= Work task =
Copy each line below in which the string "program" occurs.

= Records for this exercise =
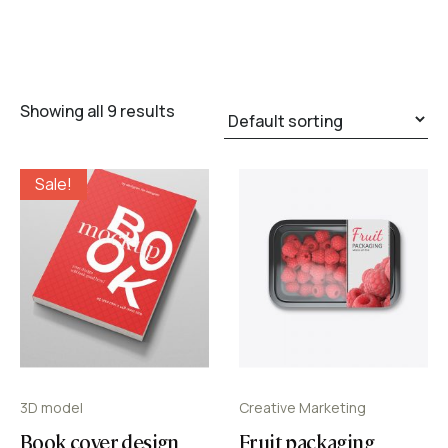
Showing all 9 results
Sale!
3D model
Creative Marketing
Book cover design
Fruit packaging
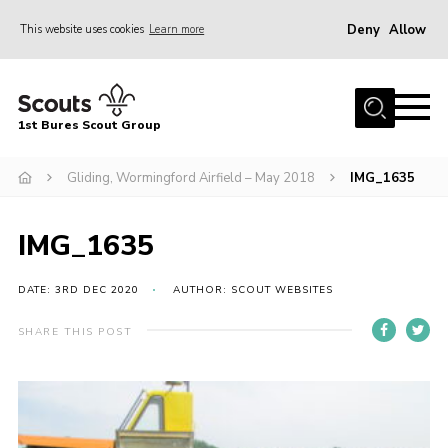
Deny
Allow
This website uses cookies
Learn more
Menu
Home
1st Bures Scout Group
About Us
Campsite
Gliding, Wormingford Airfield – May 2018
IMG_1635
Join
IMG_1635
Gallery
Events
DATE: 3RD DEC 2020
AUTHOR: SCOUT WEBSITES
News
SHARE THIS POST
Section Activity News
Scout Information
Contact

--

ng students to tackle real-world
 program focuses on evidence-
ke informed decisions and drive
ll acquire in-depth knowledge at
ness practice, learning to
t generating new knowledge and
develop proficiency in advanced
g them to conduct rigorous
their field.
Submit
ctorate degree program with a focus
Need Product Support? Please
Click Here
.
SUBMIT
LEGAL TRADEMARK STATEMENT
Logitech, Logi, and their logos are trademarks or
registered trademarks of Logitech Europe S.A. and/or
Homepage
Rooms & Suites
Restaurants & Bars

= Response below =
 program focuses on evidence-
ctorate degree program with a focus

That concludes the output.